2019-08-25 09:29:05 | Weblog
211の2『岡山の今昔』岡山人(19~20世紀、杉山岩三郎)

 杉山岩三郎(すぎやまいわさぶろう、1841~1913)は、明治時代岡山の代表的実業家の一人であろう。
 備前藩士の二男に生まれる。後には、同藩の家臣杉山家の養子に入る。本姓は中川。名は厚。幼い頃からかなり、武芸に励んでいたらしい。
 明治に入る頃には、実力を養っていた。岡山県典事や島根県権(ごんの)参事をつとめる。1871年(明治5年)には、郷里の岡山にかえる。
 それからしばらくは、士族授産のために働いていたが、ほどなく実業界。1879年(明治12年)、第二十二国立銀行を設立する。士族の金融に役立てたいと考えたようだ。
 また、岡山紡績所などの創立にくわわる。これも、『士族授産』の考えがあったという。1895年(28年)には、中国鉄道株式会社の社長、有終社(士族の団結社)、岡山電燈株式会社、岡山貯蓄銀行、岡山県農工銀行など、数多くの起業に携わる。
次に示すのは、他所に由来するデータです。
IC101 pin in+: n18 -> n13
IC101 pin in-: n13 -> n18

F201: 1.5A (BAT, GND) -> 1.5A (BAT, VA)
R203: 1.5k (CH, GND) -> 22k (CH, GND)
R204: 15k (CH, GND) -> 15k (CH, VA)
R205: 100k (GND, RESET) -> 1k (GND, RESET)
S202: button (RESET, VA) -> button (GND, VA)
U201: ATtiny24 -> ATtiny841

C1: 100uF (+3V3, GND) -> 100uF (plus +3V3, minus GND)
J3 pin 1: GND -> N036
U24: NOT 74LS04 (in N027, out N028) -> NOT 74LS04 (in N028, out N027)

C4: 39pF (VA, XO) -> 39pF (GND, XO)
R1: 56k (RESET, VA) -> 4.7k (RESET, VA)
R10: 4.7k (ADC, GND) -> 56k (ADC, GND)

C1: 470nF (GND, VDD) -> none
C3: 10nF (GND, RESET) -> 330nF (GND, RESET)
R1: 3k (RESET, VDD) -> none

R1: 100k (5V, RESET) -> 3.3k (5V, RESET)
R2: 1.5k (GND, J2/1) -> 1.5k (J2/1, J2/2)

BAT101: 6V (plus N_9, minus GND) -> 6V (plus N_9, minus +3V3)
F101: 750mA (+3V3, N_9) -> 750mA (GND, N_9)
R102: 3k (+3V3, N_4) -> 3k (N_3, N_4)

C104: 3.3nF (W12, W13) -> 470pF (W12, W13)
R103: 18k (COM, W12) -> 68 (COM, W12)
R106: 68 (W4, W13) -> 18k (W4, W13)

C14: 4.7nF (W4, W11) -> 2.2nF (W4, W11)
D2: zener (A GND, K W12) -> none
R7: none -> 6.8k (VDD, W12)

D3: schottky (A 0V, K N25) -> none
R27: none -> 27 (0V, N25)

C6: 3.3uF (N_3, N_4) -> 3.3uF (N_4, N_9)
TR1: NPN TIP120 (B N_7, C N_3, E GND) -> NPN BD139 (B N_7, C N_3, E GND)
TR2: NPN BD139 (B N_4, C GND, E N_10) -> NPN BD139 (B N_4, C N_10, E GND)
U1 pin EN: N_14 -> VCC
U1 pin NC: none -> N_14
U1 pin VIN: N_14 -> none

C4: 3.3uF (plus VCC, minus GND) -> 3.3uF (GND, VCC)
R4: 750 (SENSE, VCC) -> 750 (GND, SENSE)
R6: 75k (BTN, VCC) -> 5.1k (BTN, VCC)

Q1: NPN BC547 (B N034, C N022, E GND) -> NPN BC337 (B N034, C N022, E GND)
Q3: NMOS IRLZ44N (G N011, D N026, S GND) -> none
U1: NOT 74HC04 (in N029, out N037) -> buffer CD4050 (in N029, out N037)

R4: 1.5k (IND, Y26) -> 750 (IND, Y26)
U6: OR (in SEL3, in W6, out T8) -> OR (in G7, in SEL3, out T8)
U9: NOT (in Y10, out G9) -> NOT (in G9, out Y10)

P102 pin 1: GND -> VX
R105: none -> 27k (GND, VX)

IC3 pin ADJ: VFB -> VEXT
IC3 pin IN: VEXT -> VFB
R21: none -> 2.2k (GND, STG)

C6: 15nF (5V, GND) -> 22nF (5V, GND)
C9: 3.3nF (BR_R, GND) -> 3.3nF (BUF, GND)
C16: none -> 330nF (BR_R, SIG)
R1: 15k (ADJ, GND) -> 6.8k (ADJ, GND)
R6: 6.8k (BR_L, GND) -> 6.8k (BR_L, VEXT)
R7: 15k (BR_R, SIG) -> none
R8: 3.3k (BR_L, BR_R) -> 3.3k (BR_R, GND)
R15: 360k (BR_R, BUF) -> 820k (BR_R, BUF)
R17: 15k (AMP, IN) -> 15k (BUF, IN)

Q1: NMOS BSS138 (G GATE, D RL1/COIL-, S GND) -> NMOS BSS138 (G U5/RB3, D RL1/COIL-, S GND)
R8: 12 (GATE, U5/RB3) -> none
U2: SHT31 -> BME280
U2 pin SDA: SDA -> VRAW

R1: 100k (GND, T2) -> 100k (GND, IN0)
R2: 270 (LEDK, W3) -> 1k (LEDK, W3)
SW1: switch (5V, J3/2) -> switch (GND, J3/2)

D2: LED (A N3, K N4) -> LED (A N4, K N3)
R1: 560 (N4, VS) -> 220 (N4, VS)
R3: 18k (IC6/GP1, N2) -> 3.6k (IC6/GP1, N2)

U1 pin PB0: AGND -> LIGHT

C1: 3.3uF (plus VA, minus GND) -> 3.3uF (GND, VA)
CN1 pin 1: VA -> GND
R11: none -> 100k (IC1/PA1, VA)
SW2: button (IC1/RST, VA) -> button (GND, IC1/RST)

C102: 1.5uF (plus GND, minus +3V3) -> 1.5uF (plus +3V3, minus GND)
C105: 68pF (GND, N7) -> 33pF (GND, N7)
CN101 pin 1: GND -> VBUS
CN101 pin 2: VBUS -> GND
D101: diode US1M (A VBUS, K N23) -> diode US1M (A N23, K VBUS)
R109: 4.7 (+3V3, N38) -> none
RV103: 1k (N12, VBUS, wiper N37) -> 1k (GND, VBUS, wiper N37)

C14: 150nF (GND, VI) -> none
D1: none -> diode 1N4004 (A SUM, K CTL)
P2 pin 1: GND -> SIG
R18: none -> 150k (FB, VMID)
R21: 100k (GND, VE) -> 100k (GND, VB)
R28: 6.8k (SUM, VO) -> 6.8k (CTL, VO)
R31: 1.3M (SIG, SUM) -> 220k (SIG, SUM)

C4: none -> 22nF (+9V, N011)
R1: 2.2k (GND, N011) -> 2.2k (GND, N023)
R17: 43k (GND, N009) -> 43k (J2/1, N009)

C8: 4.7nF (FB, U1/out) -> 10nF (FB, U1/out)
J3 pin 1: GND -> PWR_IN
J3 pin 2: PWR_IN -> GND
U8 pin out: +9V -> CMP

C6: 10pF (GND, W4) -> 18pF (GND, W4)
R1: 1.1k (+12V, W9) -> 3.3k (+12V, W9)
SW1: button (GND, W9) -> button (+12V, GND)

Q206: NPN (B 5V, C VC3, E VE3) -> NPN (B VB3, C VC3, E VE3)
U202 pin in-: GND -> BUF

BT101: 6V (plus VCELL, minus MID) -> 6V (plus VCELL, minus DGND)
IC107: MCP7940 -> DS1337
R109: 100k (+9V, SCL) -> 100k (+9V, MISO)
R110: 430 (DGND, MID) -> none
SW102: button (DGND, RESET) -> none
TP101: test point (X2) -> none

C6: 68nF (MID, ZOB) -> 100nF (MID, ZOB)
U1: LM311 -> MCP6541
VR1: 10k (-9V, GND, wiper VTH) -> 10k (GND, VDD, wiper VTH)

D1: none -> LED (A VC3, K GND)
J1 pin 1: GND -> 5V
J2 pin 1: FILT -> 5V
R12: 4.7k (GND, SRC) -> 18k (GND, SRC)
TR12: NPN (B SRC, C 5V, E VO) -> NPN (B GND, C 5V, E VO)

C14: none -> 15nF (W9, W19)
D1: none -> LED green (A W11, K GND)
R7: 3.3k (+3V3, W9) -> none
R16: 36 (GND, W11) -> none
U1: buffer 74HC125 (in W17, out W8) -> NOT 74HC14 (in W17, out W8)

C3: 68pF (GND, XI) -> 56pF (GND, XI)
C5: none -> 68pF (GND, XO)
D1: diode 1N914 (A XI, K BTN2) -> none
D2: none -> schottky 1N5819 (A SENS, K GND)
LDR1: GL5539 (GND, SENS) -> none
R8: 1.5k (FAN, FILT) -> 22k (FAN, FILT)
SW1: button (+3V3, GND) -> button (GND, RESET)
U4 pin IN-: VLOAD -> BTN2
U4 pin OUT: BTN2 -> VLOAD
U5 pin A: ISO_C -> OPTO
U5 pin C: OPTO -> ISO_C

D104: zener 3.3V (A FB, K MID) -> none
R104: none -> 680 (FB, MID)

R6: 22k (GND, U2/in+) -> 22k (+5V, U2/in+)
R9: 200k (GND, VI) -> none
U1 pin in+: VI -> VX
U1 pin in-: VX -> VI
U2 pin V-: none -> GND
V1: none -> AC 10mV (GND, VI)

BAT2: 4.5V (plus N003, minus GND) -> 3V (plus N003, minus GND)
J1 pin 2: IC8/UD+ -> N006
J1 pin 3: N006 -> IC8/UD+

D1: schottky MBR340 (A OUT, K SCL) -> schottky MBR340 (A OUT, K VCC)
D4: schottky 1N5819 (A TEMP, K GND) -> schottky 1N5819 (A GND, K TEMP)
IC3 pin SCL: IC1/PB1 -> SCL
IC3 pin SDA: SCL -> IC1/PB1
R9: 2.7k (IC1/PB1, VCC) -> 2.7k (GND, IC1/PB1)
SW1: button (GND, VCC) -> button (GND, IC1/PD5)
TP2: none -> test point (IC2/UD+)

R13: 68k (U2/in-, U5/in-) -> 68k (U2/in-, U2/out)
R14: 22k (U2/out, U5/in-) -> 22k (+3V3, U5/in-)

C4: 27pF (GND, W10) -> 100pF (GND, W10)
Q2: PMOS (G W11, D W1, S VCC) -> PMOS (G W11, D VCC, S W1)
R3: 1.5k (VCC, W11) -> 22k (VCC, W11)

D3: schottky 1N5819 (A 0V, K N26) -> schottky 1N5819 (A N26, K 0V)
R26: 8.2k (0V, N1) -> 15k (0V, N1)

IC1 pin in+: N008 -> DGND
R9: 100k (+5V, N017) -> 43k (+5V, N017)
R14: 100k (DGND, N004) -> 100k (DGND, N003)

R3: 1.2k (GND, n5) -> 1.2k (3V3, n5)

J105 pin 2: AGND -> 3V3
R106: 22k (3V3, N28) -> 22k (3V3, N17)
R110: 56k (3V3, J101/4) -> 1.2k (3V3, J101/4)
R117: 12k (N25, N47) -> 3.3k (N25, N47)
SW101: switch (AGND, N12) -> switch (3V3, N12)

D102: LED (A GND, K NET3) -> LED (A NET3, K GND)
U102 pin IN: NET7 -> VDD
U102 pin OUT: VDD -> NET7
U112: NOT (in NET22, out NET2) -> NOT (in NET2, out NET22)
 やがては、備前西郷と称されるほどの豪胆さで、広く知られるようになり、錦江湾(瀬戸内海の備讃瀬戸にある湾にして、今は岡山県瀬戸内市南部にある)の開墾にも取り組むのだが、これが台風被害で暗礁に乗り上げたところで、その類い希な人生を閉じる。 
 なお、後日談として、錦江湾の事業だが、1956年(昭和31年)には、錦海塩業組合が公有水面埋立免許を取得する。そして、堤防を築造し、干拓工事に着手する。そのことにより、1950年代後半までにはその大部分が干拓される。そして、1960年代から1970年代前半にかけては塩田として、1970年代後半から2000年代には、製塩工場や産業廃棄物最終処分場として使用される。さらに2018年には、日本最大のメガソーラーが操業開始予定であった、と聞くのだが。